----- BRANO ESTRATTO
Quello dell’infarto è solo un esempio tra i tanti che documentano come le differenze biologiche (genetiche, ormonali, metaboliche) e di genere (psico-socio-culturali) giochino un ruolo importante nel determinare le manifestazioni di malattia e la risposta alle cure. Se nel caso dell’infarto, come in tanti altri casi, sono le donne a soffrire maggiormente le discriminazioni di genere, esistono altre situazioni nelle quali sono gli uomini a essere svantaggiati.

Contraggono più frequentemente il cancro, hanno una maggior mortalità per suicidio, sono più esposti alle malattie infettive, vedono poco riconosciuta, e ancor meno trattata, l’osteoporosi, malattia che viene comunemente (e scorrettamente) considerata un problema tipicamente femminile.

Non solo maschi e femmine, ma anche le persone di genere non binario sono interessate dal fenomeno. Anche in questo caso gli aspetti biologici, come per esempio quelli legati all’uso di dosi elevate di estrogeni o di testosterone in chi si sottopone a un percorso di transizione di genere, si associano agli aspetti psico-socio-culturali legati a pregiudizi, discriminazioni, bullismo, difficile inserimento lavorativo.

Tra i temi che negli ultimi decenni sono stati affrontati dalla medicina di genere tre hanno un particolare rilievo culturale.
----------
----- INSIEME DI DATI
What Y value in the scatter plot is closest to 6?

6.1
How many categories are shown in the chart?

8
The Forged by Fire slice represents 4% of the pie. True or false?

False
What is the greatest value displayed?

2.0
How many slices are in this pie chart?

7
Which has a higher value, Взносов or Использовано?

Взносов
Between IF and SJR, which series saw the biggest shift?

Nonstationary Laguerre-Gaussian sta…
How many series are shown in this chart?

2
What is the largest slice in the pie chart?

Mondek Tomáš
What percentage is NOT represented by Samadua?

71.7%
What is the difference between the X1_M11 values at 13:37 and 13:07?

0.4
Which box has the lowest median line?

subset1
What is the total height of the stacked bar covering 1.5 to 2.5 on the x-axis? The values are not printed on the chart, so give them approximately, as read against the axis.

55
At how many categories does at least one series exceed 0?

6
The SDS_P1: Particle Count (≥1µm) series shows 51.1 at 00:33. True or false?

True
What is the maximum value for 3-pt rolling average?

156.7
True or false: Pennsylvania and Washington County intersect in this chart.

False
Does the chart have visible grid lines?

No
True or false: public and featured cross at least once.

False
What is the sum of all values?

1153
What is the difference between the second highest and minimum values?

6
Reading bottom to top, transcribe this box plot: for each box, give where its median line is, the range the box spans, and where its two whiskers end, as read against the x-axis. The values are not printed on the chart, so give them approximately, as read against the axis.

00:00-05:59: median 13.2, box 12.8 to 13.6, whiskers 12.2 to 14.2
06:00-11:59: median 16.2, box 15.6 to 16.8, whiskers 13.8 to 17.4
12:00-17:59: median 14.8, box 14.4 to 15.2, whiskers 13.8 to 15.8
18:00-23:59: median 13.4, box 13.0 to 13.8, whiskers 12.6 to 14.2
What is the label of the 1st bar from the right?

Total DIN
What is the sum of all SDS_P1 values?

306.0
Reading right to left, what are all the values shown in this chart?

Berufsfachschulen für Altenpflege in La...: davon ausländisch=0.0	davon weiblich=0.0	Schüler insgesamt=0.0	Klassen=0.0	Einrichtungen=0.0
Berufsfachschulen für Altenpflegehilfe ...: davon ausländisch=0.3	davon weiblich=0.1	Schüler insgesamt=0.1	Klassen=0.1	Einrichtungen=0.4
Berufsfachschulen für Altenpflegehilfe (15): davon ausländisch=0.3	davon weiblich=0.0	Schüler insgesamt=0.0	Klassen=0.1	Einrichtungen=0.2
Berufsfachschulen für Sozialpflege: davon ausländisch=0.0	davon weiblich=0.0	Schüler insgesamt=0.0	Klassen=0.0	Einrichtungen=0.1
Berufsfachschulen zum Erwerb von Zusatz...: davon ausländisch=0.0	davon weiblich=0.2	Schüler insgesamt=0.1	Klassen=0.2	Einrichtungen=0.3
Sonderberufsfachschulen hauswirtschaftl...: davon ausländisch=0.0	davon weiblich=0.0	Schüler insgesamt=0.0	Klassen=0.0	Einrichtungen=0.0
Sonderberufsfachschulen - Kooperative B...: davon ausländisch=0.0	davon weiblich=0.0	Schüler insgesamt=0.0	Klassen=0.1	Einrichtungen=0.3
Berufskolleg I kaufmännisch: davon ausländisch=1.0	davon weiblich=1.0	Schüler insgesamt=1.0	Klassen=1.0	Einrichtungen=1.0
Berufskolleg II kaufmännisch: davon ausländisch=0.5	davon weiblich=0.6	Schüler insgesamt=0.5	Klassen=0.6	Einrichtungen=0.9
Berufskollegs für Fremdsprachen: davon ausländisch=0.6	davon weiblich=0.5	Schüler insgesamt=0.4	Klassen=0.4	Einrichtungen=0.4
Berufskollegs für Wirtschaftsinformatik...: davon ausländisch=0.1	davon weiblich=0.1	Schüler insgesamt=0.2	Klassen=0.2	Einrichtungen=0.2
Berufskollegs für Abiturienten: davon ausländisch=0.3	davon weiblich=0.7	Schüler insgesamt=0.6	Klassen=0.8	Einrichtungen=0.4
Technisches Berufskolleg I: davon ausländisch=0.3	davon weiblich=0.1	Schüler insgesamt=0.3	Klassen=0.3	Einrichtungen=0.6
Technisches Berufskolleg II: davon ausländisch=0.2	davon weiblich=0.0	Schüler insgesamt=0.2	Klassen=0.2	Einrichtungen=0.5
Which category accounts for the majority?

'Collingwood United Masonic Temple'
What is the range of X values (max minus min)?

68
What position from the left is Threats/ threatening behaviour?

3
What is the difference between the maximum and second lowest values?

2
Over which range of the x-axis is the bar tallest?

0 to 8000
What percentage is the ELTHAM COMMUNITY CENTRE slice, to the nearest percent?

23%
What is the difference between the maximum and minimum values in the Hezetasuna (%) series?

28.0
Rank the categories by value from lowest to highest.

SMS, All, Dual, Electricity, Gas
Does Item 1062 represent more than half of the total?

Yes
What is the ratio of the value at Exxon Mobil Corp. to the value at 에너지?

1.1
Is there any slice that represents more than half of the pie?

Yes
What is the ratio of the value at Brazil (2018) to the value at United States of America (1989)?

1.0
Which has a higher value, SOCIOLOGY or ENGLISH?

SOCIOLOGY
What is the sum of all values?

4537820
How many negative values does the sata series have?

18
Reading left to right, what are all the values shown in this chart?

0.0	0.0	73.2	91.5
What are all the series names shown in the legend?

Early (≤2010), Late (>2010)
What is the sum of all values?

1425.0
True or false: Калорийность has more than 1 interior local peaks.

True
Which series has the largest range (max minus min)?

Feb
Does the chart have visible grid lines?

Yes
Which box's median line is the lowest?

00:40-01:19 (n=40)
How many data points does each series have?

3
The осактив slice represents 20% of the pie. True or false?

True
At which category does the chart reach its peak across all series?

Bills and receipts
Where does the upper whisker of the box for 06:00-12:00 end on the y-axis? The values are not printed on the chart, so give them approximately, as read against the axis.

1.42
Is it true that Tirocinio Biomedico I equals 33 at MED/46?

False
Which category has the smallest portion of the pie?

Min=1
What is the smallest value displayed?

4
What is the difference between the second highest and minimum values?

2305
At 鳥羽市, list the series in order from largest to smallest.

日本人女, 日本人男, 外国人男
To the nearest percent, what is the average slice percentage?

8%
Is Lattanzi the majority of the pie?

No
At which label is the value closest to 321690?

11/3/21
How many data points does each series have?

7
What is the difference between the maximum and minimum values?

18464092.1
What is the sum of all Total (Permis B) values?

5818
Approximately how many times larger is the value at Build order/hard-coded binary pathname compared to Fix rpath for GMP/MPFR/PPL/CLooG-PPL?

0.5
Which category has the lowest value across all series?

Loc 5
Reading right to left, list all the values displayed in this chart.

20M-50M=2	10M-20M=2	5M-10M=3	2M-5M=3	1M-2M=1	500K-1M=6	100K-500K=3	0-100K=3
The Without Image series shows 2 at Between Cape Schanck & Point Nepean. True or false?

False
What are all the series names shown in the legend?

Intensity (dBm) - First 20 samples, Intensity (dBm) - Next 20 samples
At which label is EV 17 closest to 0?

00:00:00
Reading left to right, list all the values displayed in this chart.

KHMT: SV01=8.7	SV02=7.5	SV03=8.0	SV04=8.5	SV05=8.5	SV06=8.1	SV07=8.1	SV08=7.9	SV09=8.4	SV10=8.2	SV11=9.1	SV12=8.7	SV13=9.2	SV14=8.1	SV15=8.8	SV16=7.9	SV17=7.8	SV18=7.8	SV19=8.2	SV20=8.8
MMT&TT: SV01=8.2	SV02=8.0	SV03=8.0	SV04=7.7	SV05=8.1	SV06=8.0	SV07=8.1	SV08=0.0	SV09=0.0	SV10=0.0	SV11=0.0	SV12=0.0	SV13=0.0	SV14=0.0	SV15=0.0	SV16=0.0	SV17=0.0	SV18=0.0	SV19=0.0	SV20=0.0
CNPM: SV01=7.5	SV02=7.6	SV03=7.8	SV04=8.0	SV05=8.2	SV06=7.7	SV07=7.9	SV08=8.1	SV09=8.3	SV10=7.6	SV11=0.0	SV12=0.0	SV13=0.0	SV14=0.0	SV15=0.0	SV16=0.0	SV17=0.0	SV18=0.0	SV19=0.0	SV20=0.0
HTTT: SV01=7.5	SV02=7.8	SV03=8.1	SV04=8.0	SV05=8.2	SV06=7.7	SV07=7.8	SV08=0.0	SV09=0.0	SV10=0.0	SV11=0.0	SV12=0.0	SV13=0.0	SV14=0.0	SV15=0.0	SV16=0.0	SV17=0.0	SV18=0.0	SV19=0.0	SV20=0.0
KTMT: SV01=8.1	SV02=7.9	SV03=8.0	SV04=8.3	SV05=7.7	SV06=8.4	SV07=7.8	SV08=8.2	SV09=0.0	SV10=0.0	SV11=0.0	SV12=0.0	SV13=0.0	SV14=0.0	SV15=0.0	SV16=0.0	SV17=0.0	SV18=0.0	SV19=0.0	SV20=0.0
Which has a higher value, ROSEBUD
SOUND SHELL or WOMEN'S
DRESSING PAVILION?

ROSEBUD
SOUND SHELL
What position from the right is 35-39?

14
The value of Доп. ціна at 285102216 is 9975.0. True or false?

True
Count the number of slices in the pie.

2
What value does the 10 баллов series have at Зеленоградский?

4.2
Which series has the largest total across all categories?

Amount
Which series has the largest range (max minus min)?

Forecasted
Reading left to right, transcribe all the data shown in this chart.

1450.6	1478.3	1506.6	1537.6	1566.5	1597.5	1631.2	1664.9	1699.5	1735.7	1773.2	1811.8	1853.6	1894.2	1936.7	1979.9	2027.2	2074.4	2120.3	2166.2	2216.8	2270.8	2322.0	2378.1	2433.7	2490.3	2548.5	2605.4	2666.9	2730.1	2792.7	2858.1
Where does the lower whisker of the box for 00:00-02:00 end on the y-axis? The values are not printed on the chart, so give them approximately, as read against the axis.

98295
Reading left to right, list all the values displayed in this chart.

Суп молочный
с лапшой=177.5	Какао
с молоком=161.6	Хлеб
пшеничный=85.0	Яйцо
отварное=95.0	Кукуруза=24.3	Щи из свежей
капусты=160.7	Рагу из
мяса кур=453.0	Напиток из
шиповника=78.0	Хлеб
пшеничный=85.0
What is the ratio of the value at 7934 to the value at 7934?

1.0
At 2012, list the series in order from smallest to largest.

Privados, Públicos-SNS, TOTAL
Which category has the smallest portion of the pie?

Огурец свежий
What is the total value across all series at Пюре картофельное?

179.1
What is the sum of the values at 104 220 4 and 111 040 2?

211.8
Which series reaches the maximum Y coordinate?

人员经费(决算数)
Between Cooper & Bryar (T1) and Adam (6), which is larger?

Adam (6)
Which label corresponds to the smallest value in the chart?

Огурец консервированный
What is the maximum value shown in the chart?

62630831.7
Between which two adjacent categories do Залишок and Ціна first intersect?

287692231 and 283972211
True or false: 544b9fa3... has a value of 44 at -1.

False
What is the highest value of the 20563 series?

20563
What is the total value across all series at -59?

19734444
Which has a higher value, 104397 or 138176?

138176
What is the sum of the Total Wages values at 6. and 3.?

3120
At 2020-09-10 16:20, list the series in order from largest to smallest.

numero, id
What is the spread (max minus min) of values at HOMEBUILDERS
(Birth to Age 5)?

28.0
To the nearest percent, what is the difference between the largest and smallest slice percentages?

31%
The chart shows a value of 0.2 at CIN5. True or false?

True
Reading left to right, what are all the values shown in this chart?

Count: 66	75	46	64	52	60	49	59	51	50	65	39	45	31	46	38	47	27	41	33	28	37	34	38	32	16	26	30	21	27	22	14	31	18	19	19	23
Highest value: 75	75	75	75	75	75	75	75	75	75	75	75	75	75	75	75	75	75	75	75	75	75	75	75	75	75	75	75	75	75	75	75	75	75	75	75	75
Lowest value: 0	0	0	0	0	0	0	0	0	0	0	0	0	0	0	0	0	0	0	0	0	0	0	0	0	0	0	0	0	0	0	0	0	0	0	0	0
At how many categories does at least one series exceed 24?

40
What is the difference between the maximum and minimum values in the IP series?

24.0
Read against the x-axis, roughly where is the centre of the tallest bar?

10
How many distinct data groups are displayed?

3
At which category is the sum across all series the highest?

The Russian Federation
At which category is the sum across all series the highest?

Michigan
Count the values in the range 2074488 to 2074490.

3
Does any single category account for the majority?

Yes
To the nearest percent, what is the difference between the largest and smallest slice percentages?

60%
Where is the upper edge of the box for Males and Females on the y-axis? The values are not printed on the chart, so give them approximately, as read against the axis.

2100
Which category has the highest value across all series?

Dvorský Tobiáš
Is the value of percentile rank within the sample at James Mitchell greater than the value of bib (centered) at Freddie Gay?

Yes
----------
### CONSEGNA
Riporta per intero il brano sulla medicina di genere, senza modificarne nemmeno una parola. I record non hanno alcun legame con il brano.

### SOLUZIONE
Quello dell’infarto è solo un esempio tra i tanti che documentano come le differenze biologiche (genetiche, ormonali, metaboliche) e di genere (psico-socio-culturali) giochino un ruolo importante nel determinare le manifestazioni di malattia e la risposta alle cure. Se nel caso dell’infarto, come in tanti altri casi, sono le donne a soffrire maggiormente le discriminazioni di genere, esistono altre situazioni nelle quali sono gli uomini a essere svantaggiati.

Contraggono più frequentemente il cancro, hanno una maggior mortalità per suicidio, sono più esposti alle malattie infettive, vedono poco riconosciuta, e ancor meno trattata, l’osteoporosi, malattia che viene comunemente (e scorrettamente) considerata un problema tipicamente femminile.

Non solo maschi e femmine, ma anche le persone di genere non binario sono interessate dal fenomeno. Anche in questo caso gli aspetti biologici, come per esempio quelli legati all’uso di dosi elevate di estrogeni o di testosterone in chi si sottopone a un percorso di transizione di genere, si associano agli aspetti psico-socio-culturali legati a pregiudizi, discriminazioni, bullismo, difficile inserimento lavorativo.

Tra i temi che negli ultimi decenni sono stati affrontati dalla medicina di genere tre hanno un particolare rilievo culturale.